Top of Dataset records

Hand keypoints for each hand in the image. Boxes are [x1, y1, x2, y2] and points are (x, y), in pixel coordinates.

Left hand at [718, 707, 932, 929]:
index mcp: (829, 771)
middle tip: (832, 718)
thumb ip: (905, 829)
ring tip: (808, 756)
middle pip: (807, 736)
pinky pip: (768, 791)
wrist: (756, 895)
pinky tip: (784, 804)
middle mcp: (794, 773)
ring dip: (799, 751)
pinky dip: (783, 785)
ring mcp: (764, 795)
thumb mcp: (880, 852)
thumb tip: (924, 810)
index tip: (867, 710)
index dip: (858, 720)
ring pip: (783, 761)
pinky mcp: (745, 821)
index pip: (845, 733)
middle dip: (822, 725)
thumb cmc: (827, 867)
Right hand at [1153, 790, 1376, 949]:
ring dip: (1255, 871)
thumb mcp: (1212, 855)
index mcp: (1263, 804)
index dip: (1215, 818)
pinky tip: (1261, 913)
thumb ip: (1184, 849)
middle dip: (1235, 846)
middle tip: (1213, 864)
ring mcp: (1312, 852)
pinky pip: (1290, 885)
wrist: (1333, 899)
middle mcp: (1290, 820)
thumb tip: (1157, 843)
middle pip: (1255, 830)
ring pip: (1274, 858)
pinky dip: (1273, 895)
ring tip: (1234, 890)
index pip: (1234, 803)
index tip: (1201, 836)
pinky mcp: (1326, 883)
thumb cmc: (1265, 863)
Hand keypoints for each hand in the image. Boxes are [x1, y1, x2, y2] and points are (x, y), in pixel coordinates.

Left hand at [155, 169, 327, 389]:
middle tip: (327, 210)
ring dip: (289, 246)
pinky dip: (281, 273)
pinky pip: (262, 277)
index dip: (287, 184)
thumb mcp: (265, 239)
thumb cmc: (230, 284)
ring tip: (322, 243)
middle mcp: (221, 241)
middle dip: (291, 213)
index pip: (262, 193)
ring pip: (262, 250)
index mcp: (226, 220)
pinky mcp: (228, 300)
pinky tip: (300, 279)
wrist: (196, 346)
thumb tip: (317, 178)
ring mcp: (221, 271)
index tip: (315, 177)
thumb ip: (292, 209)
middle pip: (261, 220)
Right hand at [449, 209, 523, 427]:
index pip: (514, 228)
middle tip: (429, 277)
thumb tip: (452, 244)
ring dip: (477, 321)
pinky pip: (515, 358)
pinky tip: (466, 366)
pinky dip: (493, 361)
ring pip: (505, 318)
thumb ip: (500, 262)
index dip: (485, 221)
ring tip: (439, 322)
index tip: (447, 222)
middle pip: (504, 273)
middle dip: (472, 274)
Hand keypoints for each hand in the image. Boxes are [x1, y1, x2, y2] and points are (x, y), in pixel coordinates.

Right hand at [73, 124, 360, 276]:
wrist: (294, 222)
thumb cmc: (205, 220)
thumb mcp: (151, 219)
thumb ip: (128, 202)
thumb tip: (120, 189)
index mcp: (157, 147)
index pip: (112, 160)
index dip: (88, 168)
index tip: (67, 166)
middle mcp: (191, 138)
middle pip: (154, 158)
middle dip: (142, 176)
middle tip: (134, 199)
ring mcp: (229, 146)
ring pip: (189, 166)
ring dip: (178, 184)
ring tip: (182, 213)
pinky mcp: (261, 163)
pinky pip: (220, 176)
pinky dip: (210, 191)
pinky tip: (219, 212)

Bottom of Dataset records

- Exercise directions -
From the entries above, print the lines beginning at the one with "thumb mcp: (880, 852)" and stopping after the one with "ring tip: (322, 243)", exactly as written and with nothing else.

- Exercise output -
thumb mcp: (880, 852)
thumb tip: (924, 810)
index tip: (867, 710)
index dip: (858, 720)
ring pip: (783, 761)
pinky mcp: (745, 821)
index pip: (845, 733)
middle dip: (822, 725)
thumb cmc: (827, 867)
Right hand at [1153, 790, 1376, 949]:
ring dip: (1255, 871)
thumb mcp: (1212, 855)
index mcp: (1263, 804)
index dip: (1215, 818)
pinky tip: (1261, 913)
thumb ip: (1184, 849)
middle dip: (1235, 846)
middle tip: (1213, 864)
ring mcp: (1312, 852)
pinky pip: (1290, 885)
wrist: (1333, 899)
middle mcp: (1290, 820)
thumb tip: (1157, 843)
middle pip: (1255, 830)
ring pip: (1274, 858)
pinky dip: (1273, 895)
ring tip: (1234, 890)
index pip: (1234, 803)
index tip: (1201, 836)
pinky mcp: (1326, 883)
thumb cmc: (1265, 863)
Hand keypoints for each hand in the image. Boxes are [x1, y1, x2, y2] and points are (x, y), in pixel coordinates.

Left hand at [155, 169, 327, 389]:
middle tip: (327, 210)
ring dip: (289, 246)
pinky dip: (281, 273)
pinky pip: (262, 277)
index dip: (287, 184)
thumb mcp: (265, 239)
thumb cmc: (230, 284)
ring tip: (322, 243)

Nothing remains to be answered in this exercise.